What you need to do: The data below should be repeated exactly and in full.
======== Provided material ========
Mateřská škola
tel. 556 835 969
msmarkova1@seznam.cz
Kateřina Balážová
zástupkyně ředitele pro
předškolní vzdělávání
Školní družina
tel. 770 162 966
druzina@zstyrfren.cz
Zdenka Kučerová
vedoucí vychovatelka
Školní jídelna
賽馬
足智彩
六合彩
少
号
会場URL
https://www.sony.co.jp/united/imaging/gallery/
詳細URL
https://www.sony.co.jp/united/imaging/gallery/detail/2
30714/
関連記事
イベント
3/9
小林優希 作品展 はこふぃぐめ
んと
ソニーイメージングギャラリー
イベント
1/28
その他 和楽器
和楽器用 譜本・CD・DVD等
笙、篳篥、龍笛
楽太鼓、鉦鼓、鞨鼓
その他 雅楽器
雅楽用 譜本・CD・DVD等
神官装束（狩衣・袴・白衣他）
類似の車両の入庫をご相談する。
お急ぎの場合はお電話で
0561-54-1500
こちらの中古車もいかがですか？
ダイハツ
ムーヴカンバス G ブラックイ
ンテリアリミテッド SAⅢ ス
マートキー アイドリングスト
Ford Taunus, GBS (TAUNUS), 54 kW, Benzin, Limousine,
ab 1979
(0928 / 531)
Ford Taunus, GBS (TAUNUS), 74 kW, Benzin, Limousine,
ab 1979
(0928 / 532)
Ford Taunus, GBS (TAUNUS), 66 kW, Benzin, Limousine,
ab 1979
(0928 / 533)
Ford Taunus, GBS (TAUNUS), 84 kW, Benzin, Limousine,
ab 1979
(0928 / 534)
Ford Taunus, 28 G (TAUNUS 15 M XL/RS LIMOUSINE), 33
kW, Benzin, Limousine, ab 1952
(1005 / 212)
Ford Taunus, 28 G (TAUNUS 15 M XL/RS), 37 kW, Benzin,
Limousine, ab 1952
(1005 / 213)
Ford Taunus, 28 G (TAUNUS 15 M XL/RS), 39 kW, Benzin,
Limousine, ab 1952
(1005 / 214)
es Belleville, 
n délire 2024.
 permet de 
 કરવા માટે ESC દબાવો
========
Exercise solution:
Mateřská škola
tel. 556 835 969
msmarkova1@seznam.cz
Kateřina Balážová
zástupkyně ředitele pro
předškolní vzdělávání
Školní družina
tel. 770 162 966
druzina@zstyrfren.cz
Zdenka Kučerová
vedoucí vychovatelka
Školní jídelna
賽馬
足智彩
六合彩
少
号
会場URL
https://www.sony.co.jp/united/imaging/gallery/
詳細URL
https://www.sony.co.jp/united/imaging/gallery/detail/2
30714/
関連記事
イベント
3/9
小林優希 作品展 はこふぃぐめ
んと
ソニーイメージングギャラリー
イベント
1/28
その他 和楽器
和楽器用 譜本・CD・DVD等
笙、篳篥、龍笛
楽太鼓、鉦鼓、鞨鼓
その他 雅楽器
雅楽用 譜本・CD・DVD等
神官装束（狩衣・袴・白衣他）
類似の車両の入庫をご相談する。
お急ぎの場合はお電話で
0561-54-1500
こちらの中古車もいかがですか？
ダイハツ
ムーヴカンバス G ブラックイ
ンテリアリミテッド SAⅢ ス
マートキー アイドリングスト
Ford Taunus, GBS (TAUNUS), 54 kW, Benzin, Limousine,
ab 1979
(0928 / 531)
Ford Taunus, GBS (TAUNUS), 74 kW, Benzin, Limousine,
ab 1979
(0928 / 532)
Ford Taunus, GBS (TAUNUS), 66 kW, Benzin, Limousine,
ab 1979
(0928 / 533)
Ford Taunus, GBS (TAUNUS), 84 kW, Benzin, Limousine,
ab 1979
(0928 / 534)
Ford Taunus, 28 G (TAUNUS 15 M XL/RS LIMOUSINE), 33
kW, Benzin, Limousine, ab 1952
(1005 / 212)
Ford Taunus, 28 G (TAUNUS 15 M XL/RS), 37 kW, Benzin,
Limousine, ab 1952
(1005 / 213)
Ford Taunus, 28 G (TAUNUS 15 M XL/RS), 39 kW, Benzin,
Limousine, ab 1952
(1005 / 214)
es Belleville, 
n délire 2024.
 permet de 
 કરવા માટે ESC દબાવો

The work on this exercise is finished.